Uglies by Scott Westerfeld
Series: Uglies #1
Format: eBook
GoodreadsTally is about to turn sixteen, and she can't wait. Not for her license -- for turning pretty. In Tally's world, your sixteenth birthday brings an operation that turns you from a repellent ugly into a stunningly attractive pretty and catapults you into a high-tech paradise where your only job is to have a really great time. In just a few weeks Tally will be there.
But Tally's new friend Shay isn't sure she wants to be pretty. She'd rather risk life on the outside. When Shay runs away, Tally learns about a whole new side of the pretty world -- and it isn't very pretty. The authorities offer Tally the worst choice she can imagine: find her friend and turn her in, or never turn pretty at all. The choice Tally makes changes her world forever.
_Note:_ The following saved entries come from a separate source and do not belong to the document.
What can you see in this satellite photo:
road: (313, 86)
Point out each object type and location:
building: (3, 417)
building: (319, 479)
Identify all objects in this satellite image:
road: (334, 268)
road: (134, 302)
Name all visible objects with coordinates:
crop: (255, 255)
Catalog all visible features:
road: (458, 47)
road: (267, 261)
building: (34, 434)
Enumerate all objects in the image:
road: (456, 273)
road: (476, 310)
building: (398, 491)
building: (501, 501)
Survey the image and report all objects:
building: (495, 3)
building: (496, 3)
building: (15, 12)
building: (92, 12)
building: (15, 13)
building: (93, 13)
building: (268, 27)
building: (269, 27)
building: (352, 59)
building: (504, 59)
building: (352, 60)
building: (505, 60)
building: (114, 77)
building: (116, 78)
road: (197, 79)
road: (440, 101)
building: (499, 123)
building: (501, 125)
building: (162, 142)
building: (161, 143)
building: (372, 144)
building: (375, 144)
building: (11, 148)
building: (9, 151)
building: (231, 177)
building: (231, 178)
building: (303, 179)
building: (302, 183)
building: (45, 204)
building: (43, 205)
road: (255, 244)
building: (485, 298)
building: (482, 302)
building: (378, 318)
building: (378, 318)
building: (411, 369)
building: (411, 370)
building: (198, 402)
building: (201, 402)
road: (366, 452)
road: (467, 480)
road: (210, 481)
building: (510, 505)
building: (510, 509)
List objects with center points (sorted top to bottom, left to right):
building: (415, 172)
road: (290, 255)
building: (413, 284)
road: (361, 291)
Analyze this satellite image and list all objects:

AHHH!!!!!!!! I’ve been procrastinating on this post so much I feel like I can hardly remember the ending of the book!
I enjoyed Uglies way more than I anticipated. I don’t really buy eBooks usually. I occasionally grab good ones when they are free and I’ve bought a couple of the eBook Humble Bundles. I mainly read these when I have extra down time at lunch or waiting on an appointment. Uglies was one of the titles I had that was more familiar to me. It is hard for me to put in accurate scale how much I liked it because I honestly expected it to make my brain bleed.
I liked Tally. Westerfeld wrote her and the world so that it really is easy to see things her way. She tries but things aren’t easy. She truly does carry this tale. The other important characters are minimal. Even Shay definitely has her purposes. I do really like David as well. He is the contrast to Tally and the differences in them are what really emphasize the dilemmas of this world.
Westerfeld does a good job of alluding to the reveals that will happen later, the reveal that makes the reader and Tally both realize that being Pretty really is bad. I think what brought me around was that in many of the dystopian novels the author creates the world as if it is a believable utopia and we need our brilliant hero to show us what is wrong. Yet the reader thinks the world is horrible from the start, we never really get the utopia, we’re never torn. Here, I think many of us would agree to the premise of this world. We wouldn’t fight it. People like Shay do resist it, but it is just their personality. They don’t realize the true darkness and neither does the reader. Tally isn’t resistant, not really. She just struck me as quite believable.
So which side of your face do you like better?